┌─ RECORDS SUPPLIED

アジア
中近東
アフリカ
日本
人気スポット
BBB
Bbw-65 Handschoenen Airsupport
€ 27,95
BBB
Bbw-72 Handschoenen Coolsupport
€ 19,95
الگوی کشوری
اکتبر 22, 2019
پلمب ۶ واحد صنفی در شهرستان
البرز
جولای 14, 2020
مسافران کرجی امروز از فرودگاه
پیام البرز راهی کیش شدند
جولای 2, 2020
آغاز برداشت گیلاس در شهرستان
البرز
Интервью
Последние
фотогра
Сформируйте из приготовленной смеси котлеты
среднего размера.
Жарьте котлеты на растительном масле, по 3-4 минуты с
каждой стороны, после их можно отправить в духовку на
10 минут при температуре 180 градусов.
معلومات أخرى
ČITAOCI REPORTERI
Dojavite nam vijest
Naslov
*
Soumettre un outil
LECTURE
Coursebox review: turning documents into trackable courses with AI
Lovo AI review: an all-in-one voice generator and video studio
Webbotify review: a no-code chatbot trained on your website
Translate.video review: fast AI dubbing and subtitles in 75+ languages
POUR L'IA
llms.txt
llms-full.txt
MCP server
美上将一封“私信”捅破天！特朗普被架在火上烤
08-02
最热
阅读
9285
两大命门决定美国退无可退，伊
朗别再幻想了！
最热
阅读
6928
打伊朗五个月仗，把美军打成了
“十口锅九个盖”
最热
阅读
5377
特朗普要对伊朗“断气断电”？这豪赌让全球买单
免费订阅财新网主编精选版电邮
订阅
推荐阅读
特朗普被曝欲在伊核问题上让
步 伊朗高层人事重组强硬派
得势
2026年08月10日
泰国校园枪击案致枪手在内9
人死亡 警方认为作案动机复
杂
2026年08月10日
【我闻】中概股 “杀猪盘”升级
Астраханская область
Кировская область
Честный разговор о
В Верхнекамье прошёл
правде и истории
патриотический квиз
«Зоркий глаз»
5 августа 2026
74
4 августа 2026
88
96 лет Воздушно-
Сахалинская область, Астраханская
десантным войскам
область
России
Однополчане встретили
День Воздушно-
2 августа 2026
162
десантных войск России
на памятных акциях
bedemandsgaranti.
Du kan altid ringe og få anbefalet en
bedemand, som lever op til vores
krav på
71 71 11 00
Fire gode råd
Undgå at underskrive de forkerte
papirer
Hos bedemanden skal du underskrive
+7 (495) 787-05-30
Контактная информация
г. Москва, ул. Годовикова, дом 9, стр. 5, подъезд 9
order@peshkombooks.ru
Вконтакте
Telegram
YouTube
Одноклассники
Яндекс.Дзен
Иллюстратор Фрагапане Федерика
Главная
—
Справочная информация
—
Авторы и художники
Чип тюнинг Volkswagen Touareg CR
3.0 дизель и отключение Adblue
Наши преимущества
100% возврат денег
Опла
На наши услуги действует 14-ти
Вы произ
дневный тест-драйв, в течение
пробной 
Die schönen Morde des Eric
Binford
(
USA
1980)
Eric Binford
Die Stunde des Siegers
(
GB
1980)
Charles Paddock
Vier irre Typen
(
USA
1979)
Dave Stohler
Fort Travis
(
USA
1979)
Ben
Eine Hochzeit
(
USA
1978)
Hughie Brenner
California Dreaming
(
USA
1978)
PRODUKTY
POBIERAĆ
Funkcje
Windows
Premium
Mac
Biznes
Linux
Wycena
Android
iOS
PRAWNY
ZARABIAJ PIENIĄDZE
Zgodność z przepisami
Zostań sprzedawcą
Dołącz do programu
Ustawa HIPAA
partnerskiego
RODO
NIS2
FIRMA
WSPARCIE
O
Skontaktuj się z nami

└─

### WHAT THE TASK ASKS
Scan each line of the entries above for the word "Eric" and report how many lines contain it, with nothing else.

### THE ANSWER
2